Review: Artists Rep's Seven Guitars

Mujahid Abdul-Rashid as King Hedley. Photo by Owen Carey
Editor's Note: Artists Rep just added a show to the sold out run of Seven Guitars this Saturday at 2pm. Now's your chance to snatch up tickets if you missed it before.
Opening with a song of lament, Artist Rep’s production of August Wilson’s Seven Guitars has the slow burn of the blues, its tragedy mounting through its seven players’ rhythm and play, dreams and disappointments, joys turned sour, until it finds release in a kind of self-immolation. And like the blues, it aches to watch, but thanks to the talent of the cast’s actors and a script that finds grand themes in the quotidian flow, it’s a good ache, buoyed by enough hope and redemption to keep us afloat until the final tragedy rains down.
Seven Guitars, along with Profile Theatre’s Mastor Harold … And the Boys, kick off the ten-week August Wilson Red Door Festival, which only confirms that Portland has found its unofficial new bard in the unrivalled voice of the seminal black playwright. Over the past couple years, local audiences have been treated to three lauded productions by Portland Playhouse from Wilson’s Pittsburgh Cycle (or Century Cycle—two of which won Pulitzers), a series of ten plays set one per decade over the course of the 20th century in the poor, mostly black Hill District of Pittsburgh. Seven Guitars is our fourth show from the cycle, and Portland Playhouse will close out the Red Door fest with a fifth, King Hedley II, revisiting some of Guitars characters, in December
Set in 1948, Seven Guitars is the story of seven African-American friends struggling with a world stacked against them, a struggle bookended by a murder.
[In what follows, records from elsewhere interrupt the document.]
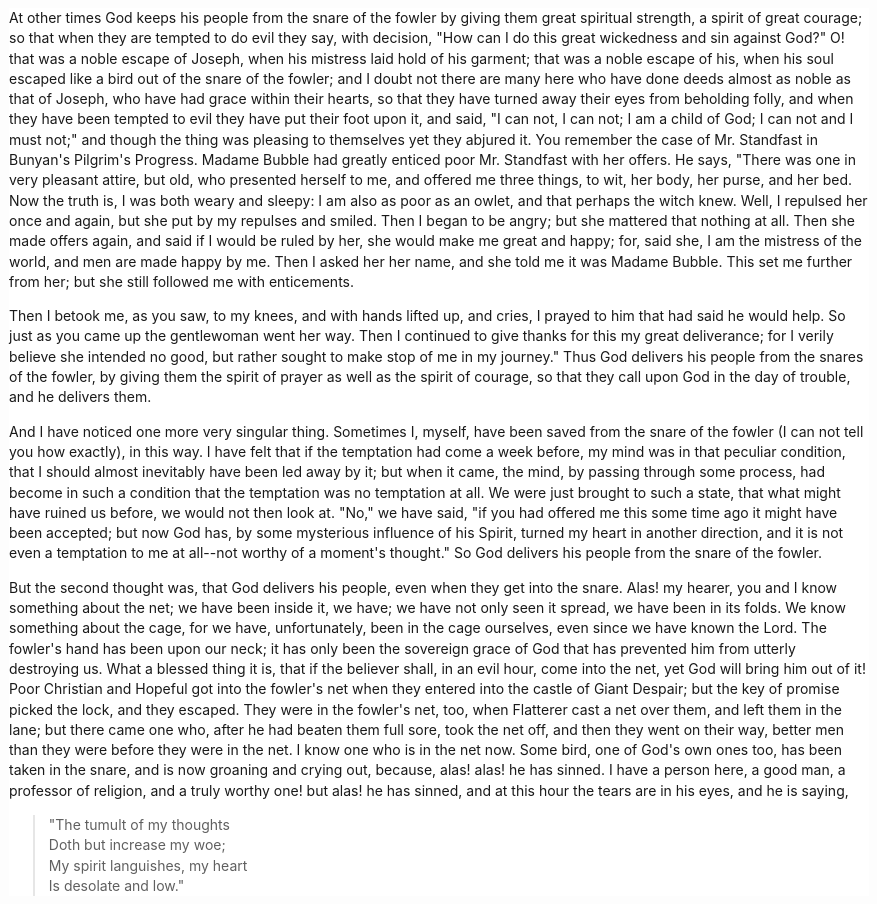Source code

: At other times God keeps his people from the snare of the fowler by giving them great spiritual strength, a spirit of great courage; so that when they are tempted to do evil they say, with decision, "How can I do this great wickedness and sin against God?" O! that was a noble escape of Joseph, when his mistress laid hold of his garment; that was a noble escape of his, when his soul escaped like a bird out of the snare of the fowler; and I doubt not there are many here who have done deeds almost as noble as that of Joseph, who have had grace within their hearts, so that they have turned away their eyes from beholding folly, and when they have been tempted to evil they have put their foot upon it, and said, "I can not, I can not; I am a child of God; I can not and I must not;" and though the thing was pleasing to themselves yet they abjured it. You remember the case of Mr. Standfast in Bunyan's Pilgrim's Progress. Madame Bubble had greatly enticed poor Mr. Standfast with her offers. He says, "There was one in very pleasant attire, but old, who presented herself to me, and offered me three things, to wit, her body, her purse, and her bed. Now the truth is, I was both weary and sleepy: I am also as poor as an owlet, and that perhaps the witch knew. Well, I repulsed her once and again, but she put by my repulses and smiled. Then I began to be angry; but she mattered that nothing at all. Then she made offers again, and said if I would be ruled by her, she would make me great and happy; for, said she, I am the mistress of the world, and men are made happy by me. Then I asked her her name, and she told me it was Madame Bubble. This set me further from her; but she still followed me with enticements. 

Then I betook me, as you saw, to my knees, and with hands lifted up, and cries, I prayed to him that had said he would help. So just as you came up the gentlewoman went her way. Then I continued to give thanks for this my great deliverance; for I verily believe she intended no good, but rather sought to make stop of me in my journey." Thus God delivers his people from the snares of the fowler, by giving them the spirit of prayer as well as the spirit of courage, so that they call upon God in the day of trouble, and he delivers them.

And I have noticed one more very singular thing. Sometimes I, myself, have been saved from the snare of the fowler (I can not tell you how exactly), in this way. I have felt that if the temptation had come a week before, my mind was in that peculiar condition, that I should almost inevitably have been led away by it; but when it came, the mind, by passing through some process, had become in such a condition that the temptation was no temptation at all. We were just brought to such a state, that what might have ruined us before, we would not then look at. "No," we have said, "if you had offered me this some time ago it might have been accepted; but now God has, by some mysterious influence of his Spirit, turned my heart in another direction, and it is not even a temptation to me at all--not worthy of a moment's thought." So God delivers his people from the snare of the fowler.

But the second thought was, that God delivers his people, even when they get into the snare. Alas! my hearer, you and I know something about the net; we have been inside it, we have; we have not only seen it spread, we have been in its folds. We know something about the cage, for we have, unfortunately, been in the cage ourselves, even since we have known the Lord. The fowler's hand has been upon our neck; it has only been the sovereign grace of God that has prevented him from utterly destroying us. What a blessed thing it is, that if the believer shall, in an evil hour, come into the net, yet God will bring him out of it! Poor Christian and Hopeful got into the fowler's net when they entered into the castle of Giant Despair; but the key of promise picked the lock, and they escaped. They were in the fowler's net, too, when Flatterer cast a net over them, and left them in the lane; but there came one who, after he had beaten them full sore, took the net off, and then they went on their way, better men than they were before they were in the net. I know one who is in the net now. Some bird, one of God's own ones too, has been taken in the snare, and is now groaning and crying out, because, alas! alas! he has sinned. I have a person here, a good man, a professor of religion, and a truly worthy one! but alas! he has sinned, and at this hour the tears are in his eyes, and he is saying,

> "The tumult of my thoughts  
> Doth but increase my woe;  
> My spirit languishes, my heart  
> Is desolate and low."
The men have been thrown in jail for ‘worthlessness,’ the women battle just to pay for groceries, and even Floyd “Schoolboy” Barton, a blues singer with a hit record, has nothing to show for it but a pawn receipt for the electric guitar, the very talisman of his success, that he had to let go to pay his bills (a not uncommon experience for black jazz and blues musicians, whose profits often went to their white managers and record execs throughout most of the century). They are filled with triumphant dreams, particularly Barton, but every time they get a foot up, they are cut back down by a society rooted in racism and exploitation.
Certainly, rich humor and small joys lift their days—Brown Bomber Joe Louis’s triumph over the white boxer Billy Conn, the camaraderie of making music—but the emotionally taut play is fueled by foreshadowing, tension, and the mounting realization, with each dog’s bark and flash of weapon, that tragedy is coming. The only question is, will it come from outside, or from within
Like the local Wilson productions before it, the ensemble cast under Kevin Jones’s direction is exceptional. Gayle Samuels as landlady Louise is steely and sassy, her frustrated comic tirade at one point stealing the show. Even beaten down and heartbroken, Ramona Lisa Alexander, who won a Drammy for her performance in the Brother/Sister Plays last season, shines like sun through clouds as Vera, giving another emotionally radiant performance. But the standout for me has to be Mujahid Abdul-Rashid, who gives the show’s most ferocious portrayal as the unstable prophet of sorts, King Hedley. Embodying all the burning anger of a violently oppressed minority, he walks the machete’s edge between dignity and rage, gravitas and simplicity, prophecy and insanity—fitting for a character named for the legendary ragtime cornetist King Buddy Bolden who ended up incapacitated by schizophrenia.
At three hours, the play feels long at times. Lacking some of the focus of Wilson’s other work, its verses meander some through the lives of our seven characters, leaving us a little worn out for when tragedy finally hits. But Wilson’s love for his characters is clear, and it’s hard to begrudge time spent with them.
Though Portland is a long way from Pittsburgh demographically and historically, the lives and themes that make the cycle sing so profoundly were just as present in Portland—the program gives a history of Vanport as Oregon’s own Hill District—and, in fact, it’s their relative invisibility that gives the cycle such relevance for local audiences today.
Seven Guitars plays through November 11 at Artists Repertory Theatre.